Add-ons must be installed from the same source as the application so that the same User ID is used.

== History ==
Termux was initially released in 2015. Support for requesting packages and features was added through GitHub issues in the app's repository. People can also contribute to the project by adding new features and packages.

In January 2020, the Termux development team ended support for devices running Android 5-6, making Android version 7 the minimum OS requirement.

Termux v0.101 was the last version to be updated in the Google Play Store. Since November 2020, Google Play has enforced apps targeting API level 29, which breaks the execution of binaries in private application directories. According to Google:Untrusted apps that target Android 10 cannot invoke exec() on files within the app's home directory. This execution of files from the writable app home directory is a W^X violation. Apps should load only the binary code that's embedded within an app's APK file. The Termux development team suggests moving to F-Droid in order to continue getting updates, as F-Droid does not impose such restrictions. It is also possible to download APK files from the project's GitHub repository.

In May 2021, Bintray, which had been the primary host for the Termux packages, shut down its services. Termux migrated to Hetzner, another hosting service.

In November 2024, Termux received funding from the NLnet Foundation under its NGI Mobifree program, a pilot within the European Commission's Next Generation Internet (NGI) initiative.

== Installation ==
The installation process extracts the bootstrap archive from the APK file, sets correct permissions for the executable, and sets up directories like the home directory. The Play Store version of Termux is not being updated anymore; users are encouraged to install Termux from F-Droid or GitHub in order to receive the latest updates.

==Package management and distribution==
Packages in Termux are installed through the application's package managers (apt and dpkg) and use the .deb format.
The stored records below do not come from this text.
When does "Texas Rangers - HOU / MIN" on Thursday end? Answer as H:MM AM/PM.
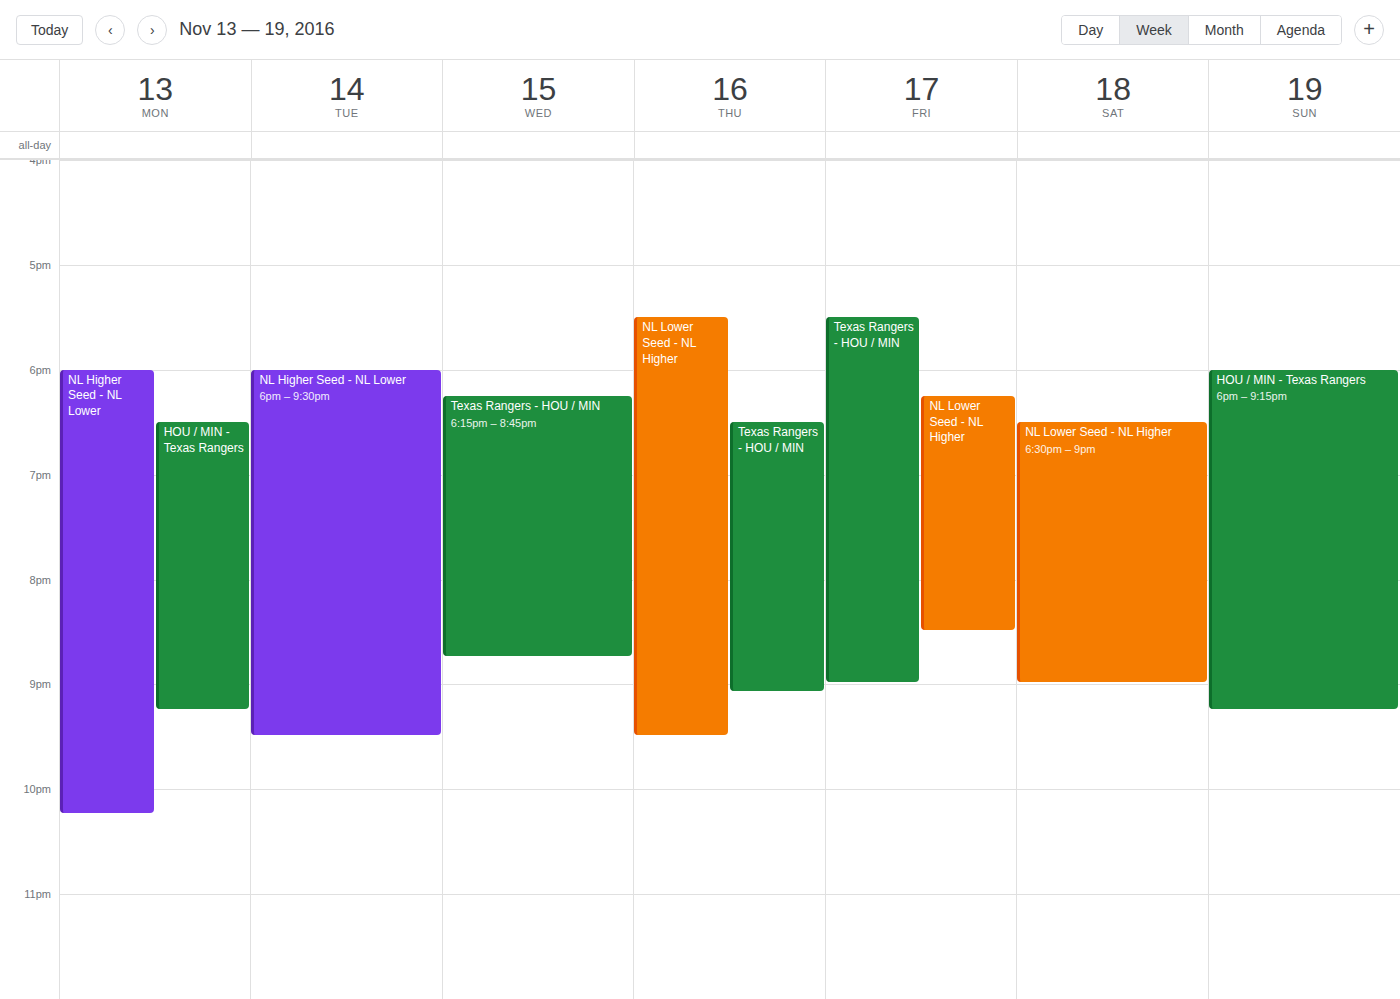
9:05 PMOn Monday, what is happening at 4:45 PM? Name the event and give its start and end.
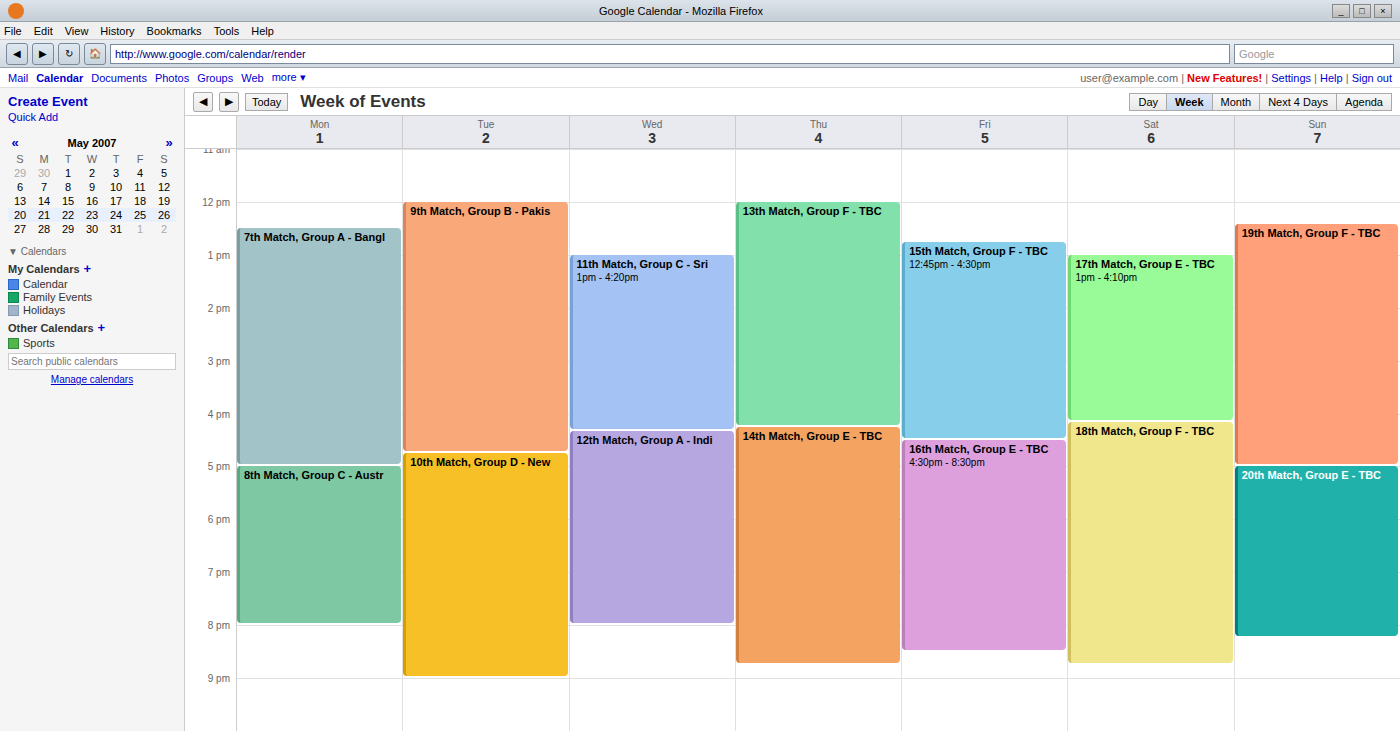
"7th Match, Group A - Bangl", 12:30 PM to 5:00 PMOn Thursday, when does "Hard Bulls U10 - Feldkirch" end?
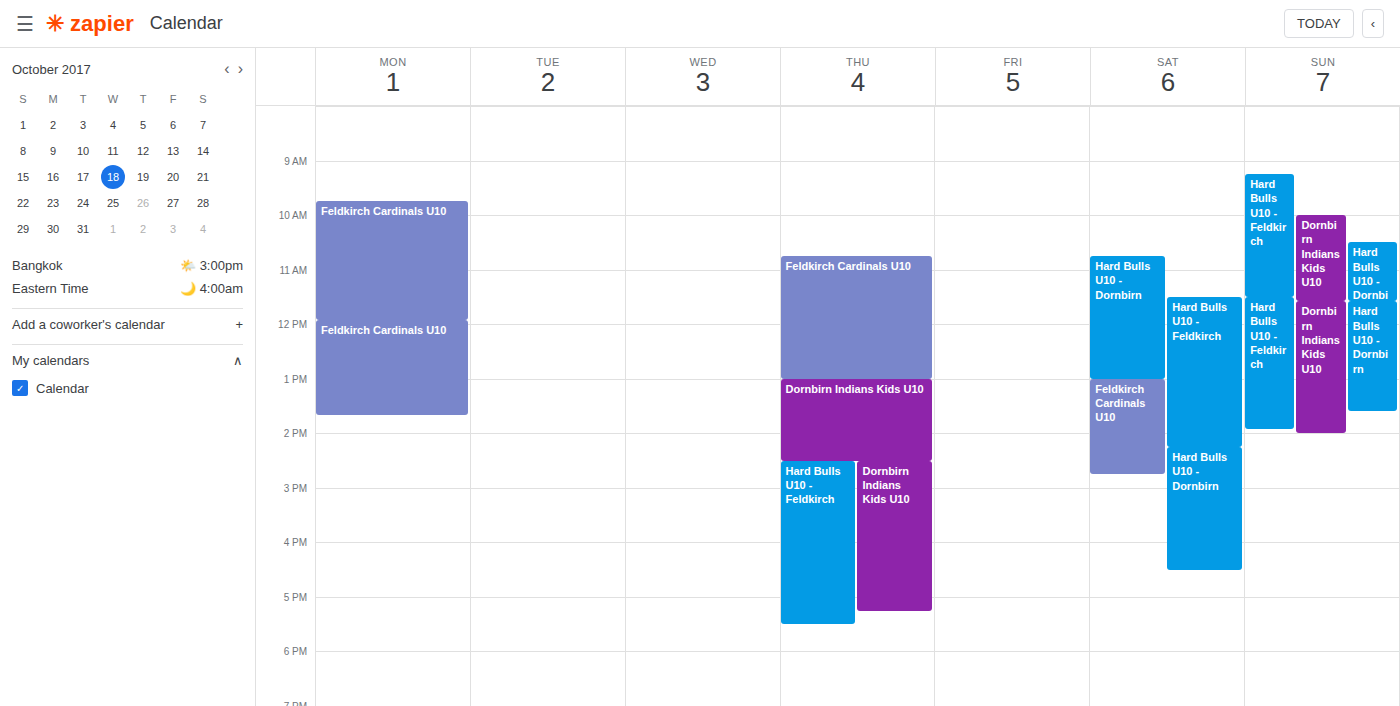
5:30 PMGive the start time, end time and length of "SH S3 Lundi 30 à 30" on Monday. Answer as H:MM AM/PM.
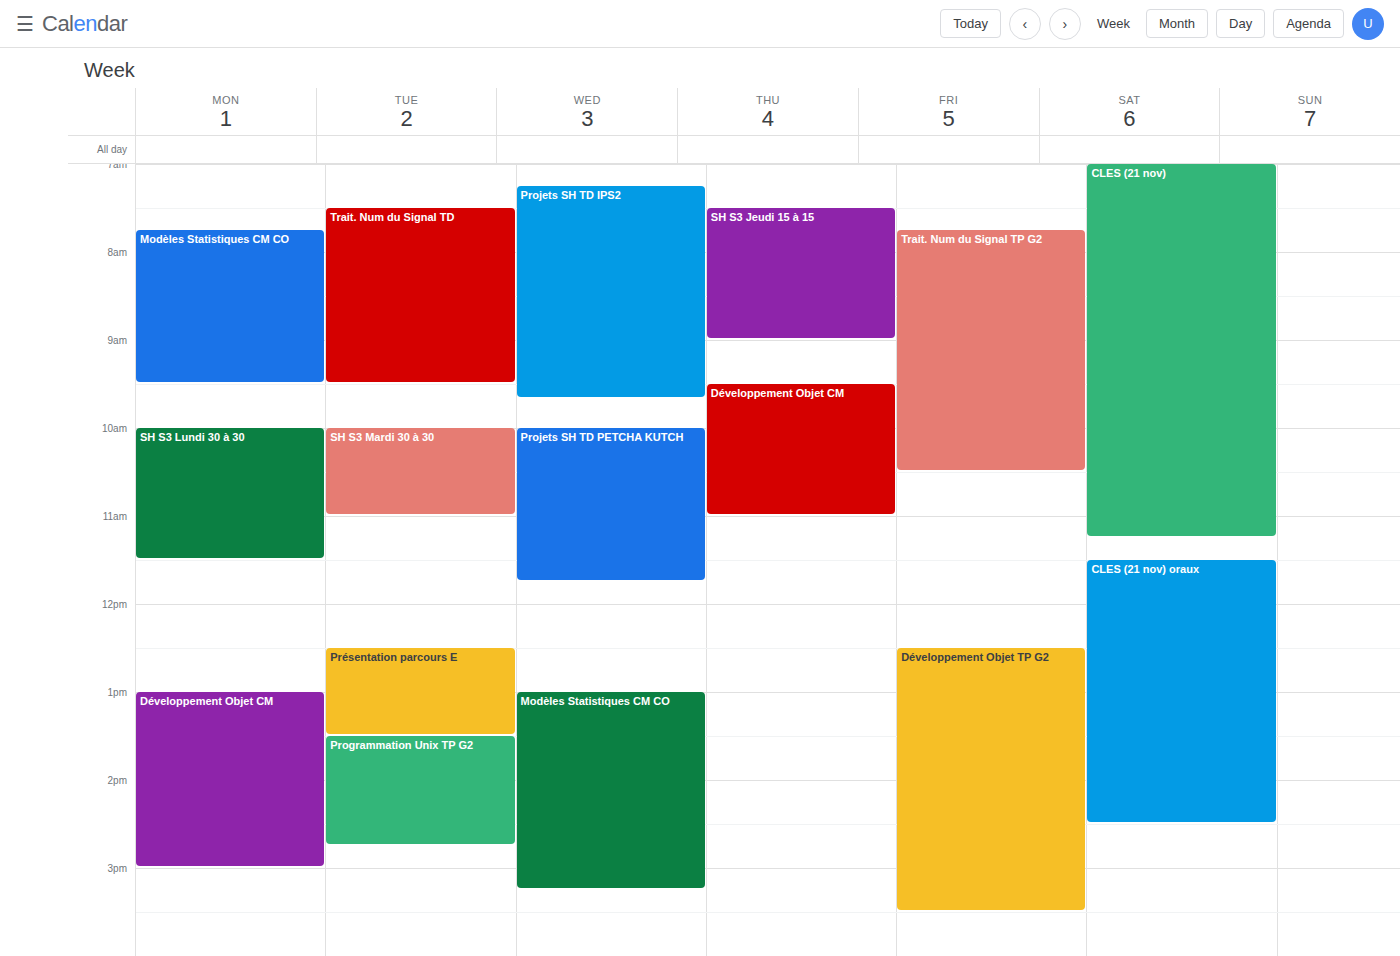
10:00 AM to 11:30 AM, 1 hour 30 minutesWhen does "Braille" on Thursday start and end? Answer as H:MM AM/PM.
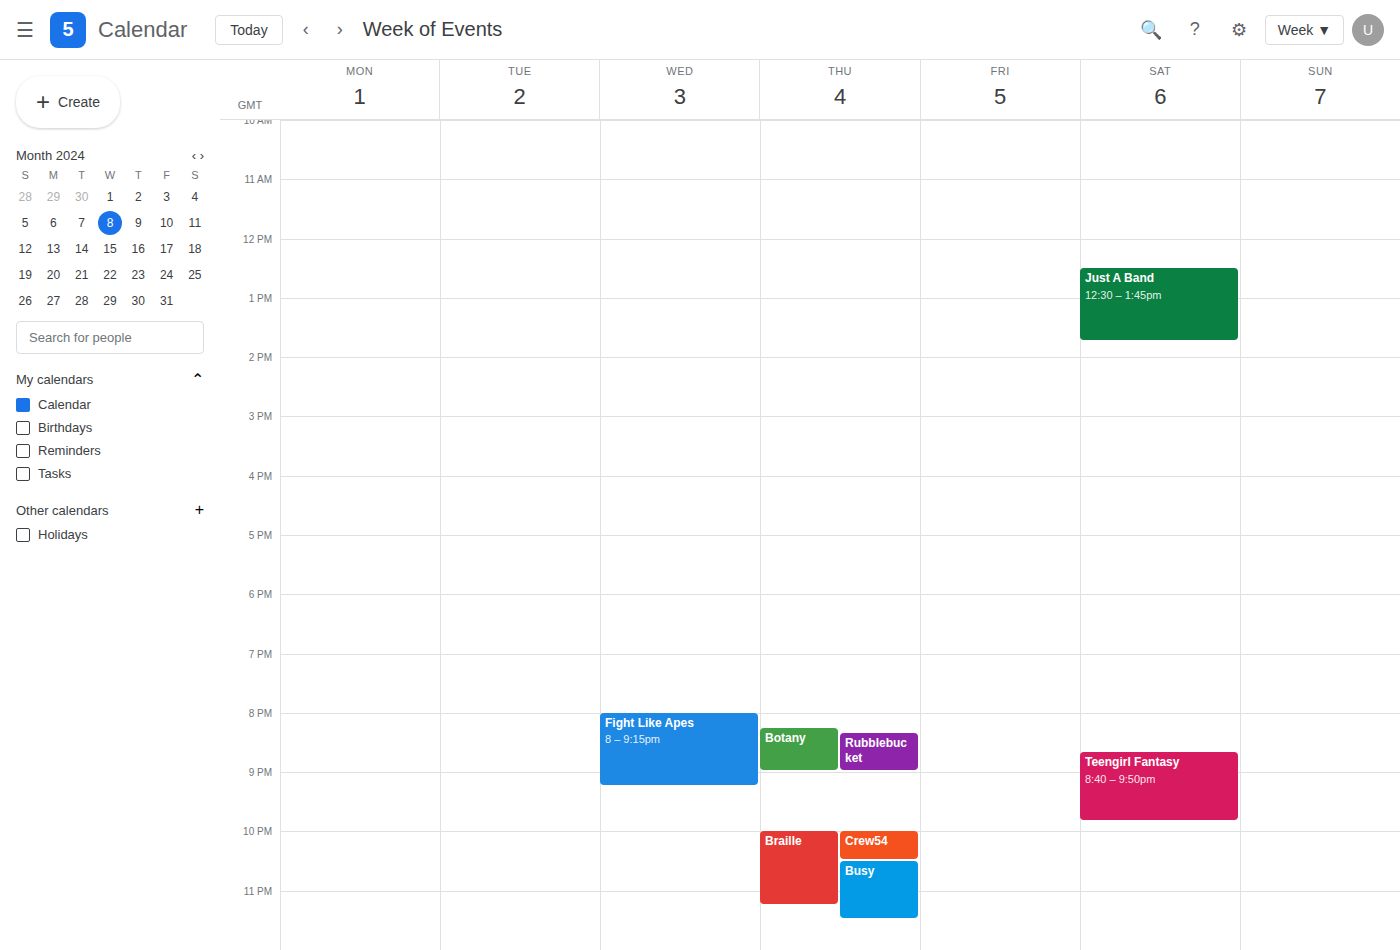
10:00 PM to 11:15 PM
However, normal Debian packages cannot be installed as Termux is not FHS compliant.
Users can also build and submit packages.

=== Package availability ===
Termux had more than 1,000 packages available as of 2026.

=== Package repositories ===
Termux has three repositories available. Repositories included in the default Termux bootstrap installation include:

- main is the main repository containing all CLI utilities and other popular Linux tools and language compilers/interpreters.
- x11-repo contains X11-based packages and graphical applications.
- root-repo contains packages useful for rooted devices. Some of these packages can be used without root, but functionality may be limited.